Required action: Output the records that follow, with every character intact.

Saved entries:
+ + + + + + +

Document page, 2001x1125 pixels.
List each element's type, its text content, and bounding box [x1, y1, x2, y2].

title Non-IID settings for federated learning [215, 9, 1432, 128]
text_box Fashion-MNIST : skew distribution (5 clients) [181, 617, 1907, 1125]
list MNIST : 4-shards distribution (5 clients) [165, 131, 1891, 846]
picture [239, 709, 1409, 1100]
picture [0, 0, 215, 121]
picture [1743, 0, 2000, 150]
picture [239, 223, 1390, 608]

+ + + + + + +

Expected output:
Document page, 2001x1125 pixels.
List each element's type, its text content, and bounding box [x1, y1, x2, y2].

title Non-IID settings for federated learning [215, 9, 1432, 128]
text_box Fashion-MNIST : skew distribution (5 clients) [181, 617, 1907, 1125]
list MNIST : 4-shards distribution (5 clients) [165, 131, 1891, 846]
picture [239, 709, 1409, 1100]
picture [0, 0, 215, 121]
picture [1743, 0, 2000, 150]
picture [239, 223, 1390, 608]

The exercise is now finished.